*Task to complete*. Whenever a line of the entries below holds the string "notebook", copy that line and return it.
═══ Data for review ═══
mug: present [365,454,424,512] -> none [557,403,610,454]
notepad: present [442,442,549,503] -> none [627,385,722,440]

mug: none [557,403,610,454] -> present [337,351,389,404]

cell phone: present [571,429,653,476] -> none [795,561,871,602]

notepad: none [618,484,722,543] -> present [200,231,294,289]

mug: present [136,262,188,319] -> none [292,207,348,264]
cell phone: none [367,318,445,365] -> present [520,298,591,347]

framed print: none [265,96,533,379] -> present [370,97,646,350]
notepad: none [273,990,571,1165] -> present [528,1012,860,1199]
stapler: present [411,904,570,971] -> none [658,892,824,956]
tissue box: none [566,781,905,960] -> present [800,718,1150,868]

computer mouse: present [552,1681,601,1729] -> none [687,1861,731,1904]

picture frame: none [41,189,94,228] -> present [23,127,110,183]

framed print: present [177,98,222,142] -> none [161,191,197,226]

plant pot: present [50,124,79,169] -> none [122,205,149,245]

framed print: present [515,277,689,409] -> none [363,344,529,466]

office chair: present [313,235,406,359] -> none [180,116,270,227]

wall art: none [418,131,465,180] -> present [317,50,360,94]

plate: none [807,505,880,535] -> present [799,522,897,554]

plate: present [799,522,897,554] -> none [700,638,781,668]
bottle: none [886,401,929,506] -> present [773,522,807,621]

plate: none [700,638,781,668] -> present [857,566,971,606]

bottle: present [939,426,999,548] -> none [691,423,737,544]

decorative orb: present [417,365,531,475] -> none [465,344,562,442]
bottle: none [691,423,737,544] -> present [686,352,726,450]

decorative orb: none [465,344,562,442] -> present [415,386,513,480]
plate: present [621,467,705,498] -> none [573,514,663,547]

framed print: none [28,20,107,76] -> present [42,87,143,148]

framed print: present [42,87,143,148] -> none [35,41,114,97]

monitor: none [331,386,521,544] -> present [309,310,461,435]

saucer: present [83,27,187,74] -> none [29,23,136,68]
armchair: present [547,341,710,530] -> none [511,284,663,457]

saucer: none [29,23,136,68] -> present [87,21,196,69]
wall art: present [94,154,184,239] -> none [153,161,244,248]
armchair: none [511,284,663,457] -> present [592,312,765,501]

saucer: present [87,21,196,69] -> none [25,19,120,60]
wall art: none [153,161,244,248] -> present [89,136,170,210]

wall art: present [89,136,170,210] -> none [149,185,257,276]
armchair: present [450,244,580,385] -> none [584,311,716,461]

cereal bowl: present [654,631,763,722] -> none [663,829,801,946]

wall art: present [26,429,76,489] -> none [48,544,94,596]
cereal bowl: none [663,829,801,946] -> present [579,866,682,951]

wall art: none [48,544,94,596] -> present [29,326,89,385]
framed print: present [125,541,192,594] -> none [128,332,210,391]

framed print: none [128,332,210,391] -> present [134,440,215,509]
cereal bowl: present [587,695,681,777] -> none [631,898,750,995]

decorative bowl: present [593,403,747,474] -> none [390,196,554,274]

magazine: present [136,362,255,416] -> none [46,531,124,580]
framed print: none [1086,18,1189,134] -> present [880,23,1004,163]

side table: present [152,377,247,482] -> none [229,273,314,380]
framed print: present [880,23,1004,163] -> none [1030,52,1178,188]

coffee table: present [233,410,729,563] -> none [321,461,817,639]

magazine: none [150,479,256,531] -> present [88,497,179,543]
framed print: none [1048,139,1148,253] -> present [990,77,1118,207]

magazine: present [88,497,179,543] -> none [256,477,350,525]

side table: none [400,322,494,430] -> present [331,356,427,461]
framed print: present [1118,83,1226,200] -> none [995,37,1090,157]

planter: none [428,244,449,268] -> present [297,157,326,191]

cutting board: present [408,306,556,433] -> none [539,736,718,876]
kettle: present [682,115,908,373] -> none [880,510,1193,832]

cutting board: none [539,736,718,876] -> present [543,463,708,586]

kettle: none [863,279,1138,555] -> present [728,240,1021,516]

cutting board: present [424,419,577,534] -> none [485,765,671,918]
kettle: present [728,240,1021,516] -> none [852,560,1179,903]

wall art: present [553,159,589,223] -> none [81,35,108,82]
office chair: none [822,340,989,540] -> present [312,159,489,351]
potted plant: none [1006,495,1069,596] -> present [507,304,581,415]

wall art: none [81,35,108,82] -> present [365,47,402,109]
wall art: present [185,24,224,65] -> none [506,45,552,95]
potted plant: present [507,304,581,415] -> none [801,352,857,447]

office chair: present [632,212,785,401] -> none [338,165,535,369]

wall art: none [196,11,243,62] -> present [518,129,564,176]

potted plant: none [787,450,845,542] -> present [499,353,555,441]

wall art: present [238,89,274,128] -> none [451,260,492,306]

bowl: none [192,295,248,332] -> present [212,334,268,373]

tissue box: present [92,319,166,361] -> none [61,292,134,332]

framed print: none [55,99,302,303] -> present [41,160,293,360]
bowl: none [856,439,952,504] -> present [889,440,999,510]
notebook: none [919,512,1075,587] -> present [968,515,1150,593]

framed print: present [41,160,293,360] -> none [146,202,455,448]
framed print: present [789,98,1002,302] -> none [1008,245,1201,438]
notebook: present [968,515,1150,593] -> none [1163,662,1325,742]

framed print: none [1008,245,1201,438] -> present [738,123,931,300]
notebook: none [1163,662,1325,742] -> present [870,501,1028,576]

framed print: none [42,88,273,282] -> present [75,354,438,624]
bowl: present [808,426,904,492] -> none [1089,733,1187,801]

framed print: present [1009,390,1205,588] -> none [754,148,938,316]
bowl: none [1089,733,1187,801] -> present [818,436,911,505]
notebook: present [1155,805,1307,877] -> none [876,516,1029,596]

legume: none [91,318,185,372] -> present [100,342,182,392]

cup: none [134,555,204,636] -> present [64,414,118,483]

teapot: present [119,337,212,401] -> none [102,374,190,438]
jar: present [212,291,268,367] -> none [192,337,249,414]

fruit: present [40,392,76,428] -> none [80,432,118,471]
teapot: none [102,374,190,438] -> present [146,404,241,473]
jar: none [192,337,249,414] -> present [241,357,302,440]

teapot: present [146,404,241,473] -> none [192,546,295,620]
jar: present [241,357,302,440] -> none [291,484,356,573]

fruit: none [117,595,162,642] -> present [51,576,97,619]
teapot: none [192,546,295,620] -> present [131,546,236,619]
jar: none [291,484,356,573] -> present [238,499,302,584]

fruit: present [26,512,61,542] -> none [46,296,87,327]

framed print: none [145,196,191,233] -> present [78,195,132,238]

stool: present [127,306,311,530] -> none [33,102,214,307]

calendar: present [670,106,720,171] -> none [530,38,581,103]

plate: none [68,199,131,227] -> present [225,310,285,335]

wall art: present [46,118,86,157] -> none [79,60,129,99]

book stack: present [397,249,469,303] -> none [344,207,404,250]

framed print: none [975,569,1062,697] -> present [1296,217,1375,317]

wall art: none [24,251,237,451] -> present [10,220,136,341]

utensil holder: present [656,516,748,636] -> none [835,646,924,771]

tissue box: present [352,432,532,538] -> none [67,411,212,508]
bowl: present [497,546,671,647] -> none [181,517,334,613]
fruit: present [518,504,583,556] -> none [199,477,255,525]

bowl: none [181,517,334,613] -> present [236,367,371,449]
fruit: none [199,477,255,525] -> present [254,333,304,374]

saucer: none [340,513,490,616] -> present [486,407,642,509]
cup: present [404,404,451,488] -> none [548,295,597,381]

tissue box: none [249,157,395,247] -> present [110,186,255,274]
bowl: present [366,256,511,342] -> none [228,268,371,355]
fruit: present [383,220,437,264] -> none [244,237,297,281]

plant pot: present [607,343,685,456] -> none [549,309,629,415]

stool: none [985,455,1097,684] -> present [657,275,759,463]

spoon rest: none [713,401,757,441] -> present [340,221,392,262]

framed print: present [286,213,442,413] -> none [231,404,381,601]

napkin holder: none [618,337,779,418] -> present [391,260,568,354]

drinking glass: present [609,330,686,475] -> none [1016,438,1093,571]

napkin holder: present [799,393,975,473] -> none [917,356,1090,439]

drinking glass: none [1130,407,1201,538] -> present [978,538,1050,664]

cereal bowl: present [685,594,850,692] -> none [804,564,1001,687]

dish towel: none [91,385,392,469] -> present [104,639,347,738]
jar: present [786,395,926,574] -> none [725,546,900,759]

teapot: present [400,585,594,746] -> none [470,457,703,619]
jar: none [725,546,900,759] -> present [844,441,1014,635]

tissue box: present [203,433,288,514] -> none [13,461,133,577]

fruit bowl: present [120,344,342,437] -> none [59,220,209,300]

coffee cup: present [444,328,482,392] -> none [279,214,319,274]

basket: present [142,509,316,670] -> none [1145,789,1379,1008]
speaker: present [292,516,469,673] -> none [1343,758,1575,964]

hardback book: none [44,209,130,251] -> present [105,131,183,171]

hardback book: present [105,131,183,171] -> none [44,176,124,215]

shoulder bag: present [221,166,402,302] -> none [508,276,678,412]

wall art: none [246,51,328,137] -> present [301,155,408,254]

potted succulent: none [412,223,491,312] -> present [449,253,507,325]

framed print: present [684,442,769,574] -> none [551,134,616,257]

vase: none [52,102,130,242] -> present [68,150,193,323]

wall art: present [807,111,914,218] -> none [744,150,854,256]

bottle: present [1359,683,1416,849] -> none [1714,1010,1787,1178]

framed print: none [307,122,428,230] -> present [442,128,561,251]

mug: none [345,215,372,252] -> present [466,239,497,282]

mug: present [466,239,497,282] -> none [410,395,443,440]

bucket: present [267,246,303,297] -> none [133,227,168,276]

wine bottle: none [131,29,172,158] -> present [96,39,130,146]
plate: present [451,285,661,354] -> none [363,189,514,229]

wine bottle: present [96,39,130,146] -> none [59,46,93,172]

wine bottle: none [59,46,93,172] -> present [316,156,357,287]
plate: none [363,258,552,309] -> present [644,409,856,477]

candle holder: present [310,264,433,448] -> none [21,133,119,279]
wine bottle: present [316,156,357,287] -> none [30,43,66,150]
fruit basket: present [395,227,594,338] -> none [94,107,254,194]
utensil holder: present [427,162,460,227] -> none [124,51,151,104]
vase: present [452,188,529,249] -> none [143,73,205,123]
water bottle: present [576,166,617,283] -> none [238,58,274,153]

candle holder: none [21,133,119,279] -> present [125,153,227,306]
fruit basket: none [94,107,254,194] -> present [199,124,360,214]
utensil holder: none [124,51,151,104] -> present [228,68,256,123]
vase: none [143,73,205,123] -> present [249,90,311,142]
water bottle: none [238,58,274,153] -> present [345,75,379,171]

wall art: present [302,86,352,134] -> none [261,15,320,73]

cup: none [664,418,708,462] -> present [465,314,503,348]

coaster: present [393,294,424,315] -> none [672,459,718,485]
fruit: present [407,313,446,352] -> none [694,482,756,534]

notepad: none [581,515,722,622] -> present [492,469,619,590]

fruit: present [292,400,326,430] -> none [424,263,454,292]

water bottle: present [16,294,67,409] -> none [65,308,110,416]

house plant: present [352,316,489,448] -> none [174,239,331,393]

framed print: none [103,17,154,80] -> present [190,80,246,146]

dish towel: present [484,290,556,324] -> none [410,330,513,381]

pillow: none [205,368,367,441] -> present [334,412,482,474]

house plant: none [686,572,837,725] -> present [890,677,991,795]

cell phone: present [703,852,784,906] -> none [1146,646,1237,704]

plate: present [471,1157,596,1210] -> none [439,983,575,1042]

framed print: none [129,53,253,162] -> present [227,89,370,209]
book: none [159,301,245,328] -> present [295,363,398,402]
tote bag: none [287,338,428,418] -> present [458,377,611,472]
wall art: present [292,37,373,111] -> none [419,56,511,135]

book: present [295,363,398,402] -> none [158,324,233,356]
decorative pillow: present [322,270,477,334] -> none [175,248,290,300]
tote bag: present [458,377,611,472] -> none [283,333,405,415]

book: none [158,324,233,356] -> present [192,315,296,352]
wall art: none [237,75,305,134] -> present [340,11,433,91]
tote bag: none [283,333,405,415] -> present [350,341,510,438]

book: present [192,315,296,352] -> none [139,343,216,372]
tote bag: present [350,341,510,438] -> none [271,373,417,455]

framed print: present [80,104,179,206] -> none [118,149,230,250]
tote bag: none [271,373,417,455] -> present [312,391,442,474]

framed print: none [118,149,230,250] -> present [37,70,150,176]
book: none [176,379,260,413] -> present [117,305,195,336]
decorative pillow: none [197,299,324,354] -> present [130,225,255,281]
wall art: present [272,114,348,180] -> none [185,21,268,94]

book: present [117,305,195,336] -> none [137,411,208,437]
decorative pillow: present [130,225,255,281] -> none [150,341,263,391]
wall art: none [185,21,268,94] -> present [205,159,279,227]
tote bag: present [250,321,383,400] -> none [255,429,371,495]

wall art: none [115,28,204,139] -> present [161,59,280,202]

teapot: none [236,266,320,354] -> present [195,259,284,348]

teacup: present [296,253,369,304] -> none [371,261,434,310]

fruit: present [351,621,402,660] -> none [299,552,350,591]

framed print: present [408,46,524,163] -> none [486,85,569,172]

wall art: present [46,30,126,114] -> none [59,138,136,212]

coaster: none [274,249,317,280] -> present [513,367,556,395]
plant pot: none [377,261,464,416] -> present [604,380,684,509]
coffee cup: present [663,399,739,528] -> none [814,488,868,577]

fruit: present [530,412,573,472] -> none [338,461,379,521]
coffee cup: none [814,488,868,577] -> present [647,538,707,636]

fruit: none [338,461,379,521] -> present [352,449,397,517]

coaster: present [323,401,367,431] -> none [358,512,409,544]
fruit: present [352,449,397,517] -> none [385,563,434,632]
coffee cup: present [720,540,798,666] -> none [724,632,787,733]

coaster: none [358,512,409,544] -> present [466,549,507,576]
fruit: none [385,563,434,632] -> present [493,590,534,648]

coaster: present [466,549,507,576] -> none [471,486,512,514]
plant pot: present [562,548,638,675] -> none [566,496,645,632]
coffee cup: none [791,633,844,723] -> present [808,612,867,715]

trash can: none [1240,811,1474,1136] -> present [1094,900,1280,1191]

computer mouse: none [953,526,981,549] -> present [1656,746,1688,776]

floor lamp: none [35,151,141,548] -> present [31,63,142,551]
═══
*Response to the exercise*.
notebook: none [919,512,1075,587] -> present [968,515,1150,593]
notebook: present [968,515,1150,593] -> none [1163,662,1325,742]
notebook: none [1163,662,1325,742] -> present [870,501,1028,576]
notebook: present [1155,805,1307,877] -> none [876,516,1029,596]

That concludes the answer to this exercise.